# ping ip, but not by name for some servers?



## IH-Mitch (Jul 18, 2009)

I can't ping some servers by there name, but i can ping them by there ip address. Just setup DNS and setup multiple pointers to servers, but only some will ping by name. All on the same subnet just different address and names. Double checked my DNS to make sure i wasn't a number off, or have the wrong name...they were all right. All the servers have static ip's to.

So now im lost. I'm not sure why it won't ping some servers by their name, even with pointers setup in DNS.


----------



## Rockn (Jul 29, 2001)

Are the servers names populating the DNS cache?


----------



## mucker2010 (May 24, 2011)

why have you added the DNS names manually? Computers are set up to register their names with the DNS server by default so you shouldn't need to add them manually.
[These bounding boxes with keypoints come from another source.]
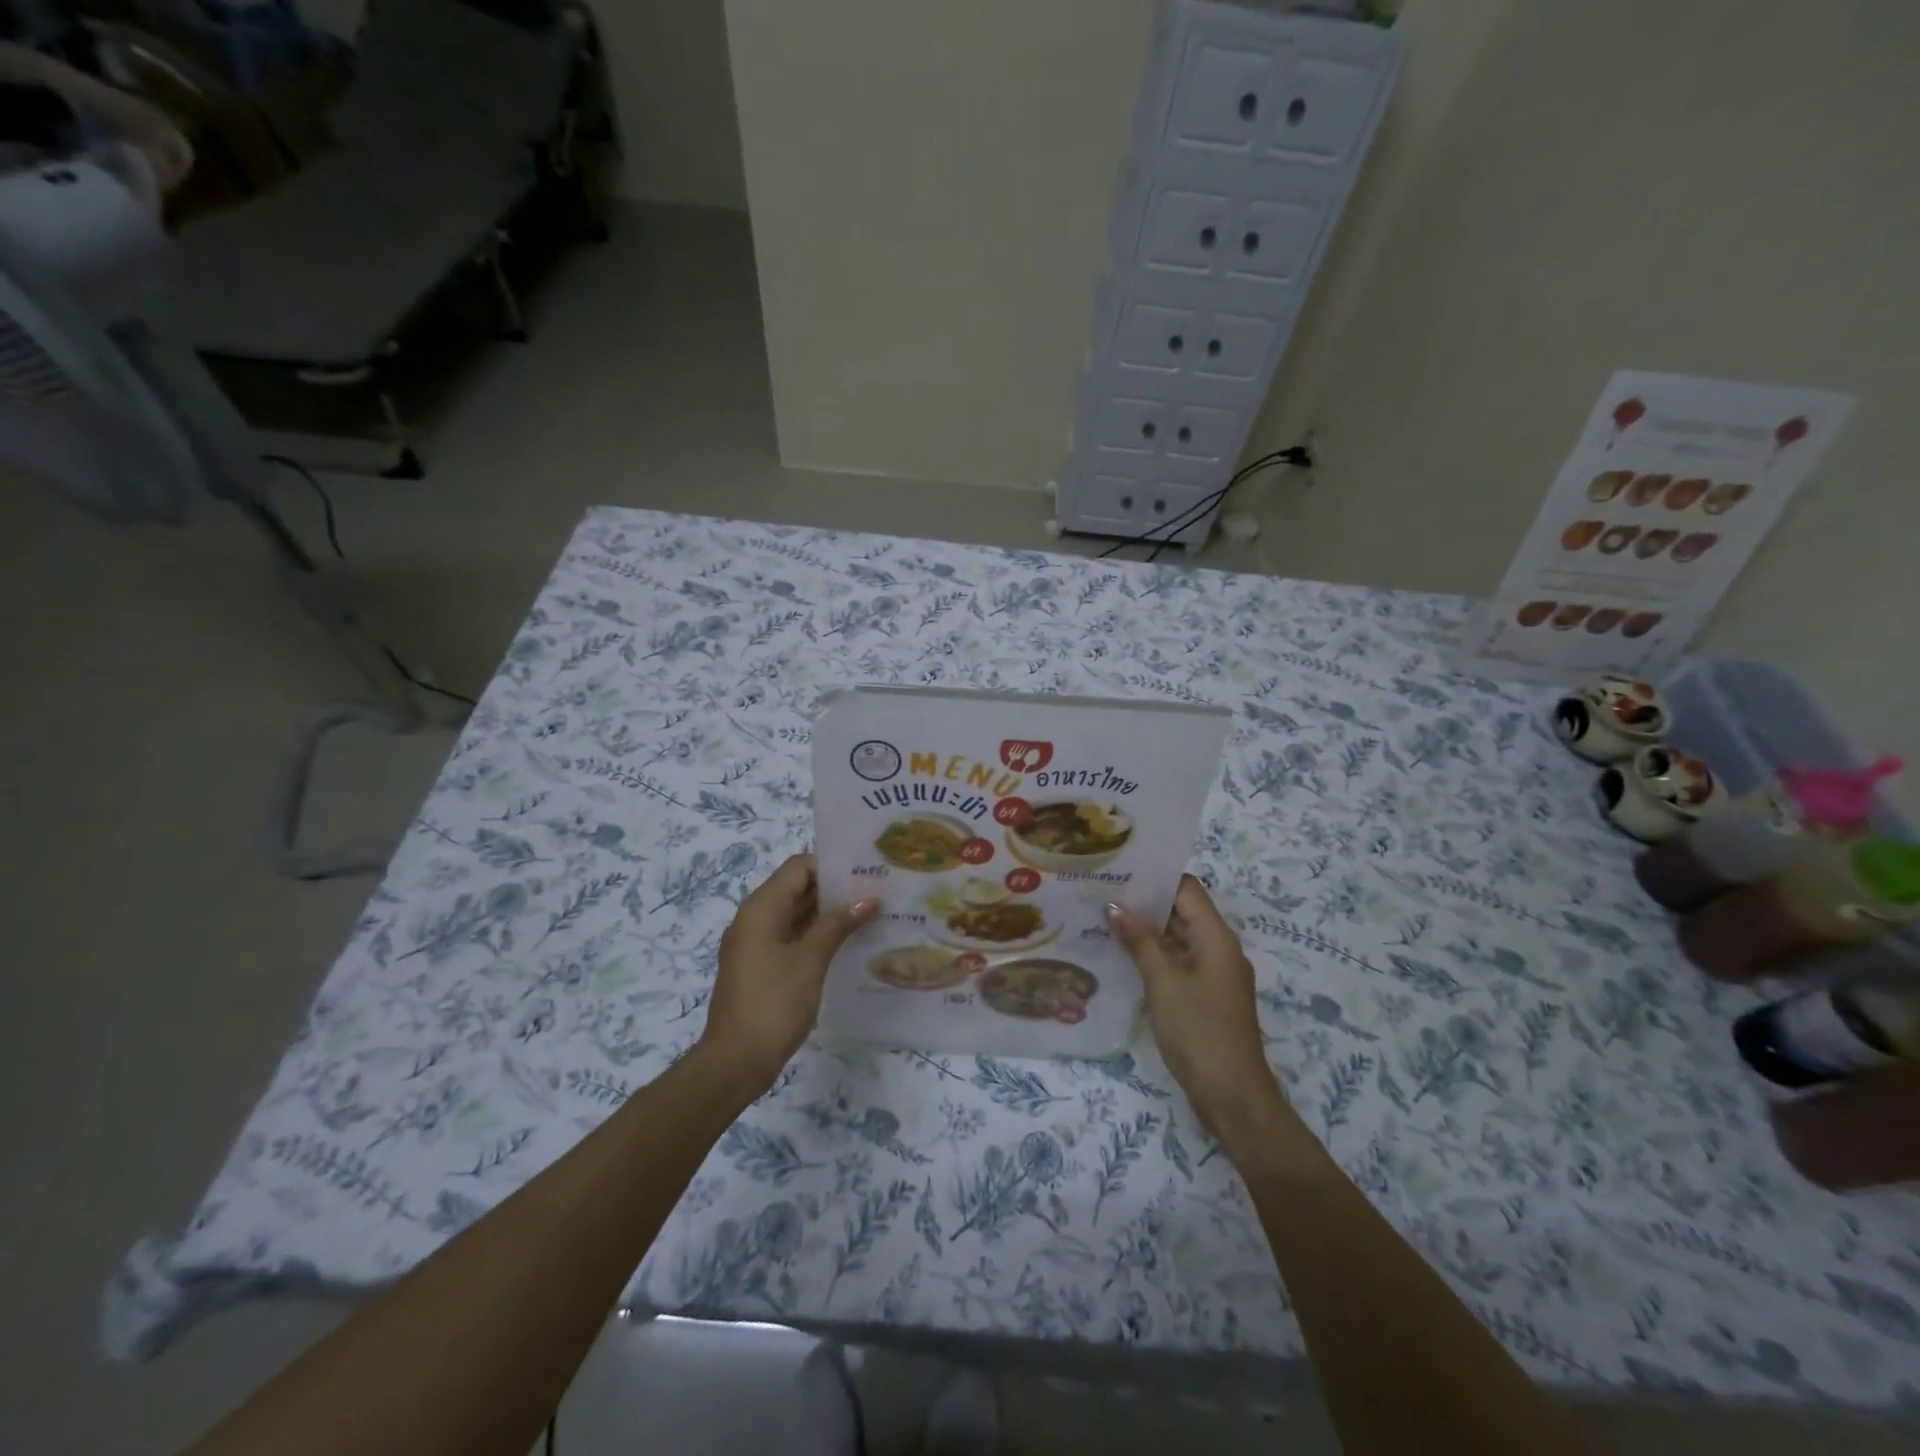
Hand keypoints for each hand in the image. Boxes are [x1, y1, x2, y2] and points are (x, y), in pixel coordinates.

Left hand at [700, 855, 876, 1088]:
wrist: (735, 1062)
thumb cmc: (774, 1003)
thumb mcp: (810, 959)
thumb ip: (838, 924)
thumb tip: (867, 900)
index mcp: (761, 908)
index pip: (799, 867)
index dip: (831, 865)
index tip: (866, 871)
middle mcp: (754, 919)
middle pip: (797, 888)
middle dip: (834, 889)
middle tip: (876, 891)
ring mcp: (755, 944)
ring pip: (795, 914)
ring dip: (828, 914)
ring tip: (870, 914)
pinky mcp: (760, 967)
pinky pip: (790, 938)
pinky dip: (816, 935)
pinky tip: (847, 944)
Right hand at [1108, 876, 1288, 1135]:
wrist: (1232, 1095)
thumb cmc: (1198, 1031)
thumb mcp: (1162, 982)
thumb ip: (1139, 941)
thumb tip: (1114, 905)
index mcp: (1216, 937)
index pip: (1186, 888)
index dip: (1155, 877)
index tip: (1119, 870)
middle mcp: (1219, 948)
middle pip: (1183, 911)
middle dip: (1145, 902)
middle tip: (1102, 892)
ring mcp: (1215, 973)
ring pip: (1179, 938)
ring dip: (1147, 930)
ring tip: (1104, 919)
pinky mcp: (1207, 995)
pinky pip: (1179, 961)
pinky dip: (1155, 955)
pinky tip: (1123, 956)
You are probably pinging the NetBIOS name. This is something like "PC1" where the FQDN (fully qualified domain name) will be "PC1.yourdomain.local". Without getting too technical you can use NetBIOS names and your PC willn add the DNS name on the end automatically (this is in the background, you are prob not aware of it). This is something called the DNS suffix, however this needs to be configured on the PC and it is usually assigned by default when adding the machine to the domain. Anyway I'll explain more later if it turns out this is the cause but lets test it out first. Instead of pinging PC1 try the FQDN instead and see it it replies PC1.yourdomain.local.


----------